I'm a big ball of whiny tears today.

First off , let me admit I am utterly and completely a mommy's girl... even if my mom drives me absolutely insane sometimes.

TJ has a high probability of getting a management position in his company down in Vancouver and we'd have to relocate immediately. They'd pay for the move... but we'd have to leave, rent our house out, uproot the kids (though they don't have any super close friends here anyway. Most of our close friends are in the Seattle area). I don't want to leave my mom... I don't want to leave this area... I mostly am scared and depressed about going to a new town with no one that I know.. (even though I know some of you are relatively close..) and I feel like I'll be totally lonely there. *Sigh*

I know I shouldn't whine given the other predicaments you other mamas are dealing with... but I'm a small town girl and Vancouver feels like a WORLD away. That being said... I would love to be closer to Oregon again. Sometimes I feel like a loner up here because I am treated a little different for my parenting/birthing/living styles.. ANd the beautiful weather. And the beautiful temple of our church in Portland that TJ and I walked circles around for months when we started going back to church and rebuilding our relationship when Dom was just two months old...


----------



## jstar (Jul 22, 2004)

els - your experience sounded much like i could imagine it and thanks for sharing the full spectrum of emotions. i think the real physical pain of it matches the emotional pain. and then the physical pain is over but the emotional pain isn't. but at least it is tempered by major relief. i hope you get a chance to curl up in a ball and leave the rest of the world going on outside around you while you get to recuperate.
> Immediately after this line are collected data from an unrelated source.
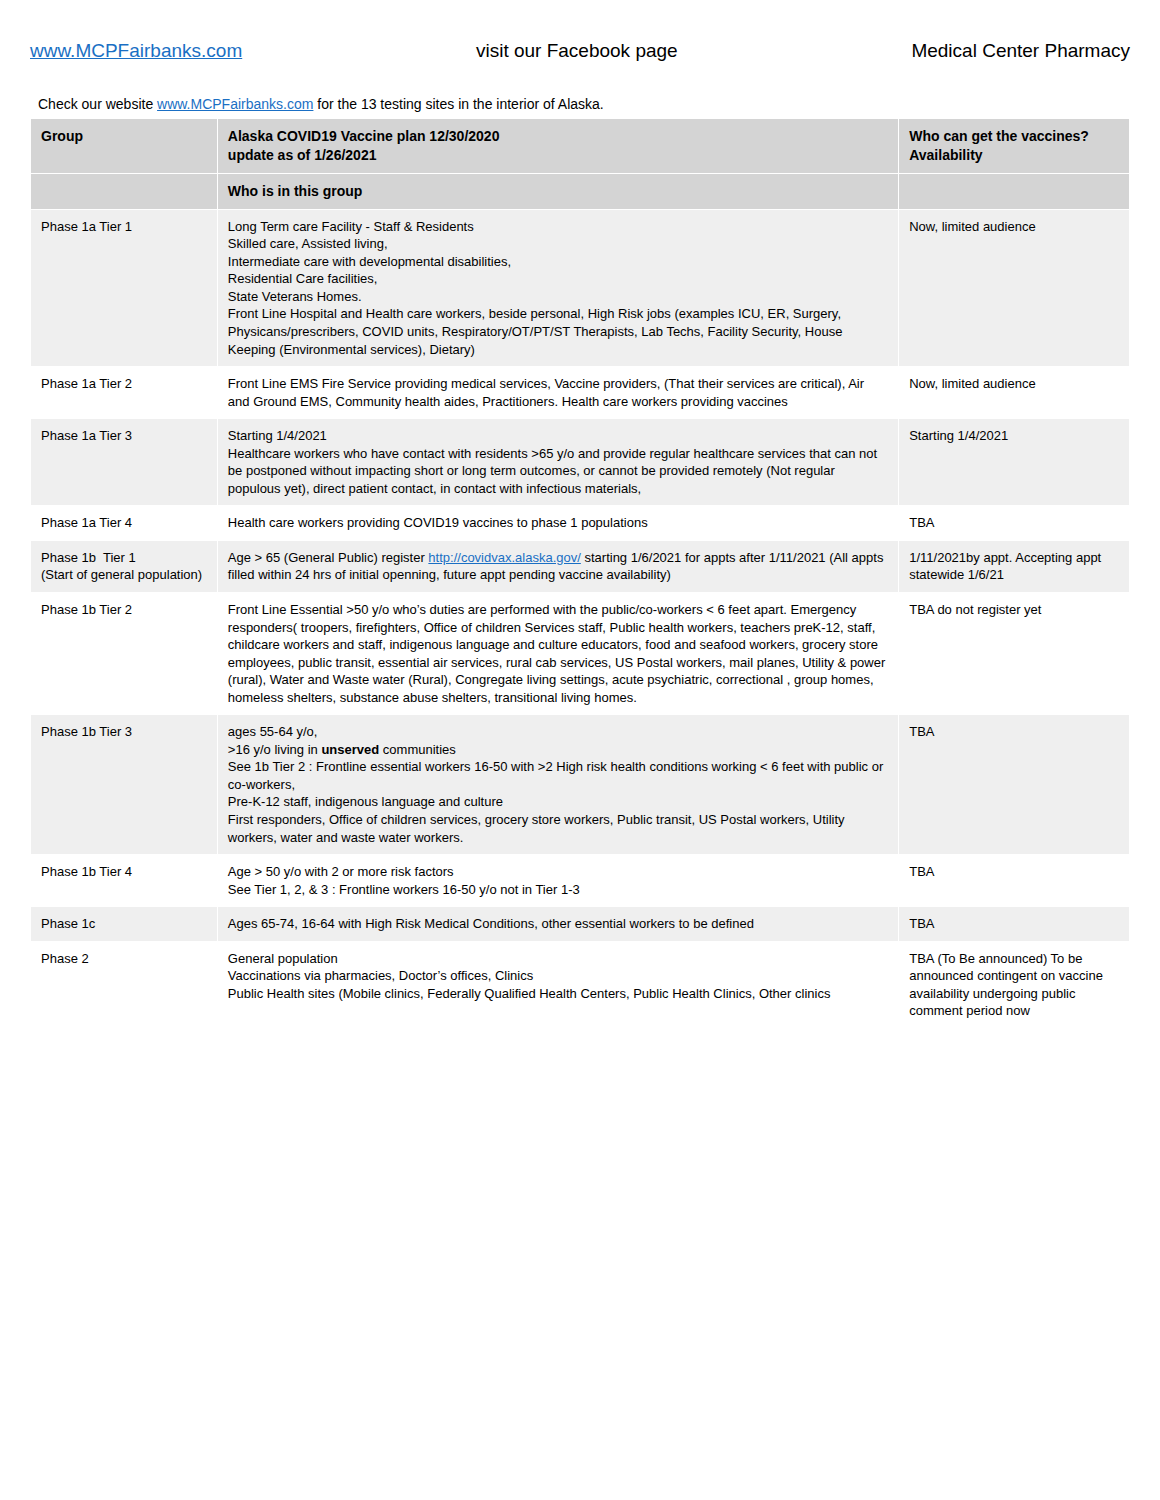www.MCPFairbanks.com
visit our Facebook page
Medical Center Pharmacy
Check our website www.MCPFairbanks.com for the 13 testing sites in the interior of Alaska.
| Group | Alaska COVID19 Vaccine plan 12/30/2020 update as of 1/26/2021 | Who can get the vaccines? Availability |
| --- | --- | --- |
| | Who is in this group | |
| Phase 1a Tier 1 | Long Term care Facility - Staff & Residents Skilled care, Assisted living, Intermediate care with developmental disabilities, Residential Care facilities, State Veterans Homes. Front Line Hospital and Health care workers, beside personal, High Risk jobs (examples ICU, ER, Surgery, Physicans/prescribers, COVID units, Respiratory/OT/PT/ST Therapists, Lab Techs, Facility Security, House Keeping (Environmental services), Dietary) | Now, limited audience |
| Phase 1a Tier 2 | Front Line EMS Fire Service providing medical services, Vaccine providers, (That their services are critical), Air and Ground EMS, Community health aides, Practitioners. Health care workers providing vaccines | Now, limited audience |
| Phase 1a Tier 3 | Starting 1/4/2021 Healthcare workers who have contact with residents >65 y/o and provide regular healthcare services that can not be postponed without impacting short or long term outcomes, or cannot be provided remotely (Not regular populous yet), direct patient contact, in contact with infectious materials, | Starting 1/4/2021 |
| Phase 1a Tier 4 | Health care workers providing COVID19 vaccines to phase 1 populations | TBA |
| Phase 1b Tier 1 (Start of general population) | Age > 65 (General Public) register http://covidvax.alaska.gov/ starting 1/6/2021 for appts after 1/11/2021 (All appts filled within 24 hrs of initial openning, future appt pending vaccine availability) | 1/11/2021by appt. Accepting appt statewide 1/6/21 |
| Phase 1b Tier 2 | Front Line Essential >50 y/o who’s duties are performed with the public/co-workers < 6 feet apart. Emergency responders( troopers, firefighters, Office of children Services staff, Public health workers, teachers preK-12, staff, childcare workers and staff, indigenous language and culture educators, food and seafood workers, grocery store employees, public transit, essential air services, rural cab services, US Postal workers, mail planes, Utility & power (rural), Water and Waste water (Rural), Congregate living settings, acute psychiatric, correctional , group homes, homeless shelters, substance abuse shelters, transitional living homes. | TBA do not register yet |
| Phase 1b Tier 3 | ages 55-64 y/o, >16 y/o living in unserved communities See 1b Tier 2 : Frontline essential workers 16-50 with >2 High risk health conditions working < 6 feet with public or co-workers, Pre-K-12 staff, indigenous language and culture First responders, Office of children services, grocery store workers, Public transit, US Postal workers, Utility workers, water and waste water workers. | TBA |
| Phase 1b Tier 4 | Age > 50 y/o with 2 or more risk factors See Tier 1, 2, & 3 : Frontline workers 16-50 y/o not in Tier 1-3 | TBA |
| Phase 1c | Ages 65-74, 16-64 with High Risk Medical Conditions, other essential workers to be defined | TBA |
| Phase 2 | General population Vaccinations via pharmacies, Doctor’s offices, Clinics Public Health sites (Mobile clinics, Federally Qualified Health Centers, Public Health Clinics, Other clinics | TBA (To Be announced) To be announced contingent on vaccine availability undergoing public comment period now |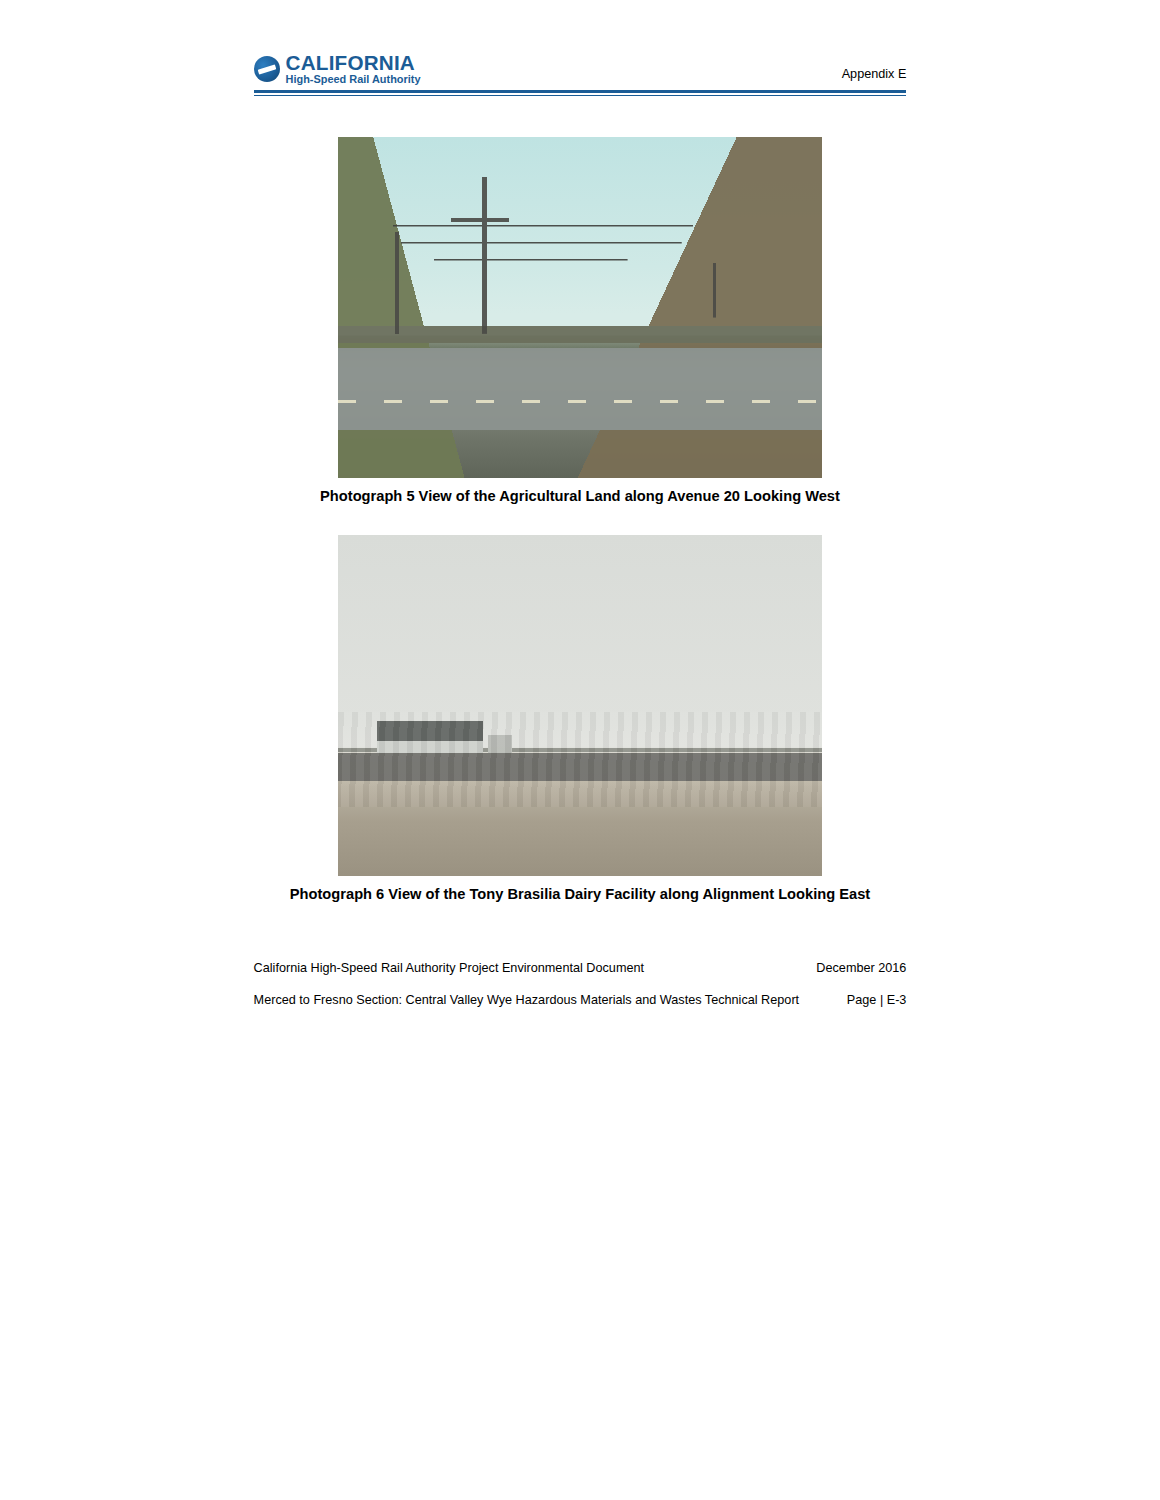CALIFORNIA High-Speed Rail Authority
Appendix E
Photograph 5 View of the Agricultural Land along Avenue 20 Looking West
Photograph 6 View of the Tony Brasilia Dairy Facility along Alignment Looking East
California High-Speed Rail Authority Project Environmental Document
December 2016
Merced to Fresno Section: Central Valley Wye Hazardous Materials and Wastes Technical Report
Page | E-3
danile - vancouver is close to all of us! but i can understand leaving your home. and your mom!

gah - ebin has entered a new phase of expression which involves SCREECHING!! A LOT!!! he has realized he has a voice...he just doesn't have words. i think he's trying to compete with his brother on the sound scale

claudia - i read your blog. i think you handled it really well even if it felt really carpy. you had a plan. you stuck with it. i bet if you tried again he may make the step to join in because he will know you will leave. (he saw you follow through on that plan). it seems like he is scared to join in but if you can give him that forceful prod he will enjoy it so much *and* have that accomplished feeling of conquering a fear. of course it is so hard to 'make' a child do anything they're resisting. so it ends up being some sort of jedi mind trick to be able to get them to do it. an idea - i bet M feels like it is all of the kids vs. him because they are all doing it...and he isn't (yet). is there any way to get to class early and pick a nice looking kid and say 'hi this is M, what's your name?' 'can M put his mat next to yours because he doesn't know anyone in this class?' then put his mat down and act like there is no other assumption except him participating. 'here M you sit next to __ and i am going to sit right over here and watch you'

i could also see him enjoying a preschool experience where he would get to know the kids and feel comfortable with the routine once he got used to it. i wish he could be in isaac's class so he would know someone







are any of the westside kids you know attending a preschool close to you?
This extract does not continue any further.